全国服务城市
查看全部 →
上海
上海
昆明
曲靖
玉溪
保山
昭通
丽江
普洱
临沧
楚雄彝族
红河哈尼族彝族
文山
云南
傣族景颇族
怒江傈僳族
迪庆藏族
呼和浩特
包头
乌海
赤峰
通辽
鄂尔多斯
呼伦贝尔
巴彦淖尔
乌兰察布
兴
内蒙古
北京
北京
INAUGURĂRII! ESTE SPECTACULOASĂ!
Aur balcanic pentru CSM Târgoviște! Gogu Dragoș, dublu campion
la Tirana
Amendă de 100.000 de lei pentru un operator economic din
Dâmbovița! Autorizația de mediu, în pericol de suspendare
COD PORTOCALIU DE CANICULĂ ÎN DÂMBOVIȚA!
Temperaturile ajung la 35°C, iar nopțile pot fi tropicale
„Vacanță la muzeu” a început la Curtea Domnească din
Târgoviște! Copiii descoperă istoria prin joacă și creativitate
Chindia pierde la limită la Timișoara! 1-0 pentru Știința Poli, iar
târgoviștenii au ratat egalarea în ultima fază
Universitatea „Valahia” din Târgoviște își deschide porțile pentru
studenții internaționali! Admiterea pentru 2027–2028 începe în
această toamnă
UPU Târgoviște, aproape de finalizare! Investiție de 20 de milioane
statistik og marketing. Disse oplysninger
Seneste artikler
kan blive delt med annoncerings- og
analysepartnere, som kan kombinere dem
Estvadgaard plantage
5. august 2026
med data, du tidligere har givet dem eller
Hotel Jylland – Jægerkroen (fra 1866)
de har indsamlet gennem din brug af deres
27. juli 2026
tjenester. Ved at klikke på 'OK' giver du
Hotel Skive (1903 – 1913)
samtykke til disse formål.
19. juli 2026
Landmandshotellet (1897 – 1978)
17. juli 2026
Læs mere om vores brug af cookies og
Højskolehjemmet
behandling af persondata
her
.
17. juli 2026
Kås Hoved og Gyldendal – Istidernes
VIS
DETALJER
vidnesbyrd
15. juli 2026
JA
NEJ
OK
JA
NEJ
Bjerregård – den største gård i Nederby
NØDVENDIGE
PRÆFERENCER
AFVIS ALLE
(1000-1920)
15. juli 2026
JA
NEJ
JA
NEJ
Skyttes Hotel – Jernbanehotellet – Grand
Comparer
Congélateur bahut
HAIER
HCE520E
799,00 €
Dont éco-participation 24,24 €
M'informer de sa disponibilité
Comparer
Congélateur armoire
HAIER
::::::
> **What this task involves**
Transcribe every record verbatim.

> **Output of the task**
全国服务城市
查看全部 →
上海
上海
昆明
曲靖
玉溪
保山
昭通
丽江
普洱
临沧
楚雄彝族
红河哈尼族彝族
文山
云南
傣族景颇族
怒江傈僳族
迪庆藏族
呼和浩特
包头
乌海
赤峰
通辽
鄂尔多斯
呼伦贝尔
巴彦淖尔
乌兰察布
兴
内蒙古
北京
北京
INAUGURĂRII! ESTE SPECTACULOASĂ!
Aur balcanic pentru CSM Târgoviște! Gogu Dragoș, dublu campion
la Tirana
Amendă de 100.000 de lei pentru un operator economic din
Dâmbovița! Autorizația de mediu, în pericol de suspendare
COD PORTOCALIU DE CANICULĂ ÎN DÂMBOVIȚA!
Temperaturile ajung la 35°C, iar nopțile pot fi tropicale
„Vacanță la muzeu” a început la Curtea Domnească din
Târgoviște! Copiii descoperă istoria prin joacă și creativitate
Chindia pierde la limită la Timișoara! 1-0 pentru Știința Poli, iar
târgoviștenii au ratat egalarea în ultima fază
Universitatea „Valahia” din Târgoviște își deschide porțile pentru
studenții internaționali! Admiterea pentru 2027–2028 începe în
această toamnă
UPU Târgoviște, aproape de finalizare! Investiție de 20 de milioane
statistik og marketing. Disse oplysninger
Seneste artikler
kan blive delt med annoncerings- og
analysepartnere, som kan kombinere dem
Estvadgaard plantage
5. august 2026
med data, du tidligere har givet dem eller
Hotel Jylland – Jægerkroen (fra 1866)
de har indsamlet gennem din brug af deres
27. juli 2026
tjenester. Ved at klikke på 'OK' giver du
Hotel Skive (1903 – 1913)
samtykke til disse formål.
19. juli 2026
Landmandshotellet (1897 – 1978)
17. juli 2026
Læs mere om vores brug af cookies og
Højskolehjemmet
behandling af persondata
her
.
17. juli 2026
Kås Hoved og Gyldendal – Istidernes
VIS
DETALJER
vidnesbyrd
15. juli 2026
JA
NEJ
OK
JA
NEJ
Bjerregård – den største gård i Nederby
NØDVENDIGE
PRÆFERENCER
AFVIS ALLE
(1000-1920)
15. juli 2026
JA
NEJ
JA
NEJ
Skyttes Hotel – Jernbanehotellet – Grand
Comparer
Congélateur bahut
HAIER
HCE520E
799,00 €
Dont éco-participation 24,24 €
M'informer de sa disponibilité
Comparer
Congélateur armoire
HAIER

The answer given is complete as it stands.